Anche l’artista cipriota Stelarc (1946) ha fatto del connubio uomo-macchina una delle sue peculiarità. Da sempre l’artista lavora sull’artificialità del corpo intesa come territorio di sperimentazione e mezzo con cui mettere alla prova e testare i limiti della componente organica del nostro corpo. La tecnologia è vista come mezzo per amplificare l’azione corporea ed arrivare alla costruzione di un “organismo nuovo”, un cybercorpo, che può allargare l’area dell’esperienza e aprire la strada verso possibilità insperate. Sulla stessa lunghezza d’onda possiamo citare anche le sperimentazioni di Orlan (antesignana degli eccessi della chirurgia estetica che diventano protesi mostruose) e l’immaginario post-umano di Mattew Barney, soprattutto nella saga Cremaster, dove ha approfondito il tema dell’innesto tra corpo e macchina. 

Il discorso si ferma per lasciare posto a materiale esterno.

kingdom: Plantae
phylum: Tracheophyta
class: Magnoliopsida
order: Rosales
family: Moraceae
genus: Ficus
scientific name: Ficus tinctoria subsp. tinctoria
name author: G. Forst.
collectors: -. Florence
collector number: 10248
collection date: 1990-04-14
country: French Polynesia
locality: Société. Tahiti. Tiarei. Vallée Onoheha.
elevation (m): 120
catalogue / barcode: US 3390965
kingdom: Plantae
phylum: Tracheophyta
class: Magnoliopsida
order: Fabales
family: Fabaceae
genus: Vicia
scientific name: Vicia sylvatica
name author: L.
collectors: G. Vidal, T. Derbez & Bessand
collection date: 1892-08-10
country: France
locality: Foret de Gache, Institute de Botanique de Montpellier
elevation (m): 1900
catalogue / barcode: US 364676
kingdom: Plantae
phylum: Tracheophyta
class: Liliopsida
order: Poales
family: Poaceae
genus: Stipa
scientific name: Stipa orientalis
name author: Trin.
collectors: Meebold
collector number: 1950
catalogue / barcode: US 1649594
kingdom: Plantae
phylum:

Se ci allarghiamo al post-umano, possiamo citare le immagini provocatorie e allucinate di Cindy Sherman e gli automi splatter di Paul McCarthy, per giungere al corpo fatto a pezzi di Robert Gober: nei suoi lavori Gober evoca il corpo soprattutto attraverso la sua scomparsa e questa pratica raggiunge il suo apice nei senza titolo, che rappresentano parti anatomiche completamente decontestualizzate. 
Tra gli artisti più giovani, invece, un nome su tutti è quello di Jordan Wolfson che con i suoi robot da milioni di dollari, ha conquistato le più importanti gallerie e istituzioni del mondo. La sua installazione Female Figure del 2014 resta tra le opere più inquietanti e iconiche degli ultimi decenni, ma potremmo citare anche il malefico burattino gigante dell’installazione’Colored Sculpture’ (2016). 
Sempre tra gli artisti di ultima generazione, citiamo la coppia degli artisti concettuali cinesi Sun Yuan e Peng Yu che nel 2026 hanno presentato al Museo Guggenheim di NY l’installazione Can’t Help Myself, posizionando un robot industriale con un braccio robotico e con sensori visivi dietro una parete di vetro acrilico, programmato per tentare all’infinito di spazzare un liquido viscoso simile al sangue che continuava a fuoriuscire attorno alla sua base.